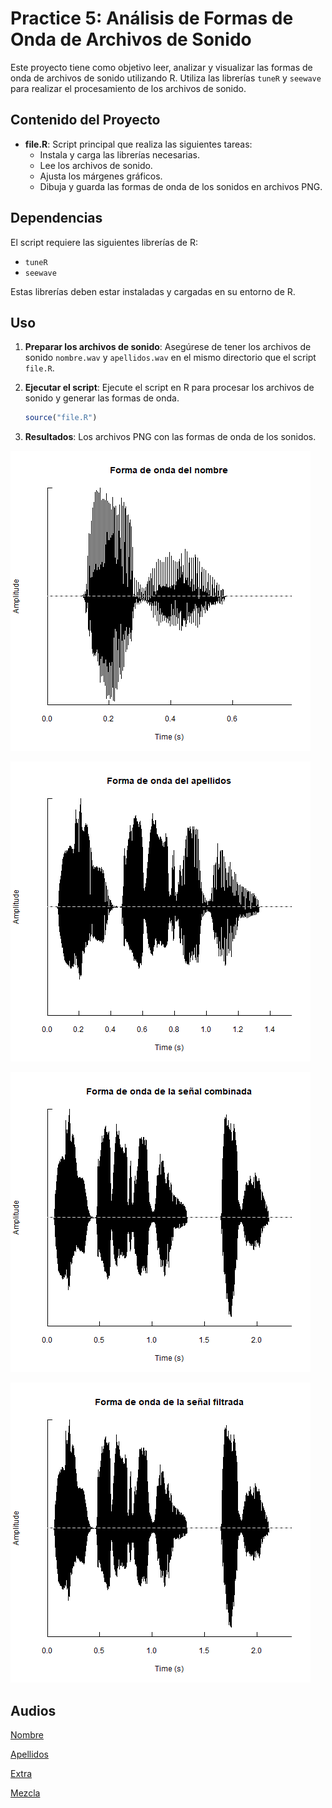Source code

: # Practice 5: Análisis de Formas de Onda de Archivos de Sonido

Este proyecto tiene como objetivo leer, analizar y visualizar las formas de onda de archivos de sonido utilizando R. Utiliza las librerías `tuneR` y `seewave` para realizar el procesamiento de los archivos de sonido.

## Contenido del Proyecto

- **file.R**: Script principal que realiza las siguientes tareas:
  - Instala y carga las librerías necesarias.
  - Lee los archivos de sonido.
  - Ajusta los márgenes gráficos.
  - Dibuja y guarda las formas de onda de los sonidos en archivos PNG.

## Dependencias

El script requiere las siguientes librerías de R:

- `tuneR`
- `seewave`

Estas librerías deben estar instaladas y cargadas en su entorno de R.

## Uso

1. **Preparar los archivos de sonido**: Asegúrese de tener los archivos de sonido `nombre.wav` y `apellidos.wav` en el mismo directorio que el script `file.R`.

2. **Ejecutar el script**: Ejecute el script en R para procesar los archivos de sonido y generar las formas de onda.

    ```R
    source("file.R")
    ```

3. **Resultados**: Los archivos PNG con las formas de onda de los sonidos.
   
![](/img/Tasks/Task-5/forma_onda_nombre.png)

![](/img/Tasks/Task-5/forma_onda_apellido.png)

![](/img/Tasks/Task-5/forma_onda_combinada.png)

![](/img/Tasks/Task-5/forma_onda_filtrada.png)

## Audios

[Nombre](/Tasks/Task-5/audio/nombre.wav)

[Apellidos](/Tasks/Task-5/audio/apellidos.wav)

[Extra](/Tasks/Task-5/audio/guau.wav)

[Mezcla](/Tasks/Task-5/audio/mezcla.wav)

..............................

__YOUR OBJECTIVE__:
Pictures stay out. Transcribe the lines from the start of the entries above through the line with "1. **Preparar los", exactly.

__ANSWER__:
Source code

: # Practice 5: Análisis de Formas de Onda de Archivos de Sonido

Este proyecto tiene como objetivo leer, analizar y visualizar las formas de onda de archivos de sonido utilizando R. Utiliza las librerías `tuneR` y `seewave` para realizar el procesamiento de los archivos de sonido.

## Contenido del Proyecto

- **file.R**: Script principal que realiza las siguientes tareas:
  - Instala y carga las librerías necesarias.
  - Lee los archivos de sonido.
  - Ajusta los márgenes gráficos.
  - Dibuja y guarda las formas de onda de los sonidos en archivos PNG.

## Dependencias

El script requiere las siguientes librerías de R:

- `tuneR`
- `seewave`

Estas librerías deben estar instaladas y cargadas en su entorno de R.

## Uso

1. **Preparar los archivos de sonido**: Asegúrese de tener los archivos de sonido `nombre.wav` y `apellidos.wav` en el mismo directorio que el script `file.R`.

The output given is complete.